_GIVEN RECORDS_
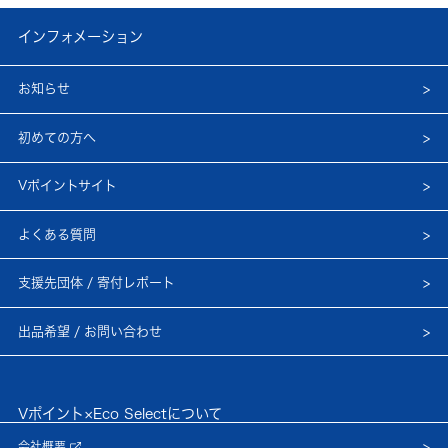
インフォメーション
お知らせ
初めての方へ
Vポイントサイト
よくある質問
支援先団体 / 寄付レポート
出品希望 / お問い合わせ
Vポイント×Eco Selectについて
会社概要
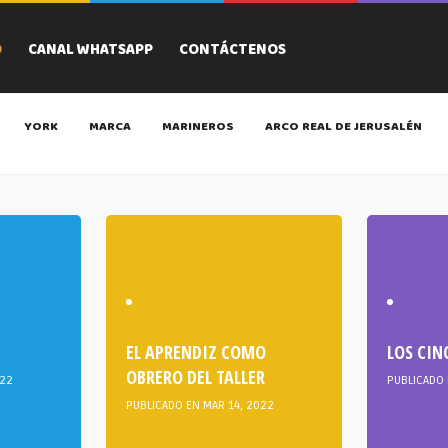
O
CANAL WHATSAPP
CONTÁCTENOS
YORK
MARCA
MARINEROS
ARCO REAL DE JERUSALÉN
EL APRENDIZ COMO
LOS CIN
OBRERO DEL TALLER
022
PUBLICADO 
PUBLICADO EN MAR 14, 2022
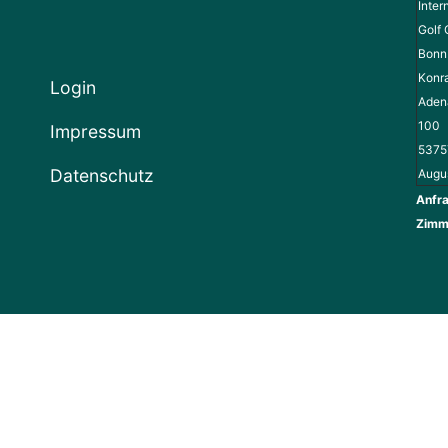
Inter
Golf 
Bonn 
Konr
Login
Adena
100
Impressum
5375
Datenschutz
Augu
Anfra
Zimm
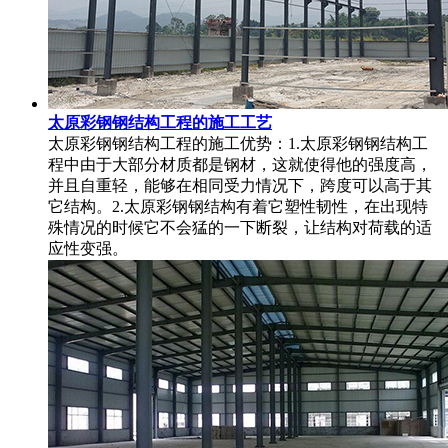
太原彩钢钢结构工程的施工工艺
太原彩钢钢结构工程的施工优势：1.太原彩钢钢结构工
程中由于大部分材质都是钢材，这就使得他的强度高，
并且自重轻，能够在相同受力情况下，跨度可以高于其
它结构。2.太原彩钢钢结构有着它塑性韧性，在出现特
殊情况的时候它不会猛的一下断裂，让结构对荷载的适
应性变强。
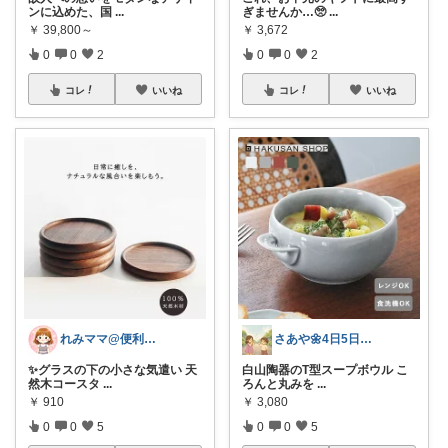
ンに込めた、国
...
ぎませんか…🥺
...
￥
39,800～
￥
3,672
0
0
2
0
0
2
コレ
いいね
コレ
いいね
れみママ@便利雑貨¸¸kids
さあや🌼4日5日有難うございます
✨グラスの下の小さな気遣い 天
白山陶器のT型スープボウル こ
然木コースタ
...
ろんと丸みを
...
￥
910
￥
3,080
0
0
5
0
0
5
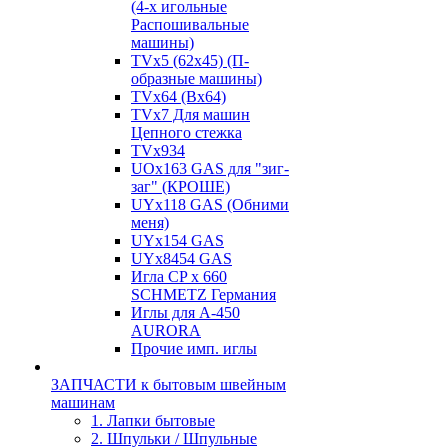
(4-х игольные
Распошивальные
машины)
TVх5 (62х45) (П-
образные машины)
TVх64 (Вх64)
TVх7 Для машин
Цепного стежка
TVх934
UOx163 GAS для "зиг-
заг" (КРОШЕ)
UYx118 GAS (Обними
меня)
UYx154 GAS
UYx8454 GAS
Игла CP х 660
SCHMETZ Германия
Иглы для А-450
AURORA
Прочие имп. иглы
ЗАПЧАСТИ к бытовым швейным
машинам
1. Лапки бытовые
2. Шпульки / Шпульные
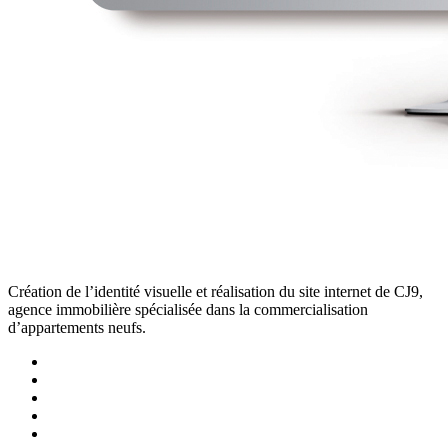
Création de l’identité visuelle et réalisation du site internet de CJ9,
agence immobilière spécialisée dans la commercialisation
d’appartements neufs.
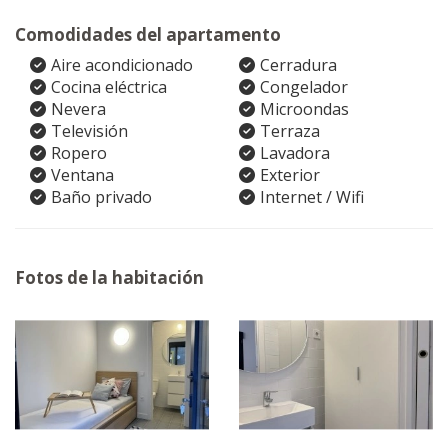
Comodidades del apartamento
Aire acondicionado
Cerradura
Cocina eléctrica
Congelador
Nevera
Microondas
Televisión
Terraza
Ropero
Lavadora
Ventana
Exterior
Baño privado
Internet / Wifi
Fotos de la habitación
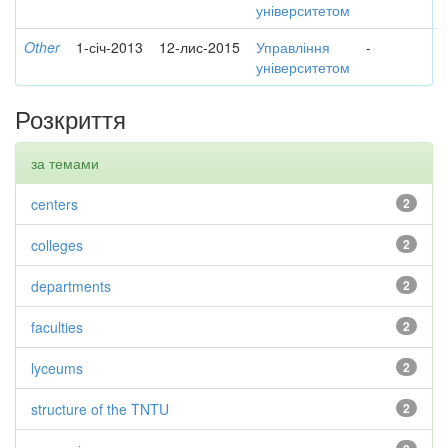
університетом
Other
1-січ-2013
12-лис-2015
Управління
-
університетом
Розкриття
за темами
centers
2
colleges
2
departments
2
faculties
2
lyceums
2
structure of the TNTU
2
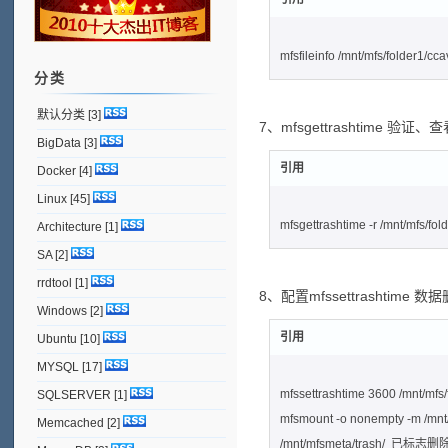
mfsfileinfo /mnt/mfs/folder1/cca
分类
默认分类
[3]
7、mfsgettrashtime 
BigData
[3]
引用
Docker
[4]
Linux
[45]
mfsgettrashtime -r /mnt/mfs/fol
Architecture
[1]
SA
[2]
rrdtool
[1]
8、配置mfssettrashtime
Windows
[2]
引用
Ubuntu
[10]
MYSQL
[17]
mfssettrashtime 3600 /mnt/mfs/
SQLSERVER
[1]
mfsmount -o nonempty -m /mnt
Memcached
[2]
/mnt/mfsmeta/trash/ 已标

_WHAT YOU ARE ASKED TO DO_
Reproduce the text verbatim from the line containing "(4-х игольные" through the last of the rows, leaving out the pictures.

_EXERCISE ANSWER_
(4-х игольные
Распошивальные
машины)
TVх5 (62х45) (П-
образные машины)
TVх64 (Вх64)
TVх7 Для машин
Цепного стежка
TVх934
UOx163 GAS для "зиг-
заг" (КРОШЕ)
UYx118 GAS (Обними
меня)
UYx154 GAS
UYx8454 GAS
Игла CP х 660
SCHMETZ Германия
Иглы для А-450
AURORA
Прочие имп. иглы
ЗАПЧАСТИ к бытовым швейным
машинам
1. Лапки бытовые
2. Шпульки / Шпульные
Création de l’identité visuelle et réalisation du site internet de CJ9,
agence immobilière spécialisée dans la commercialisation
d’appartements neufs.
Comodidades del apartamento
Aire acondicionado
Cerradura
Cocina eléctrica
Congelador
Nevera
Microondas
Televisión
Terraza
Ropero
Lavadora
Ventana
Exterior
Baño privado
Internet / Wifi
Fotos de la habitación
університетом
Other
1-січ-2013
12-лис-2015
Управління
-
університетом
Розкриття
за темами
centers
2
colleges
2
departments
2
faculties
2
lyceums
2
structure of the TNTU
2
mfsfileinfo /mnt/mfs/folder1/cca
分类
默认分类
[3]
7、mfsgettrashtime 
BigData
[3]
引用
Docker
[4]
Linux
[45]
mfsgettrashtime -r /mnt/mfs/fol
Architecture
[1]
SA
[2]
rrdtool
[1]
8、配置mfssettrashtime
Windows
[2]
引用
Ubuntu
[10]
MYSQL
[17]
mfssettrashtime 3600 /mnt/mfs/
SQLSERVER
[1]
mfsmount -o nonempty -m /mnt
Memcached
[2]
/mnt/mfsmeta/trash/ 已标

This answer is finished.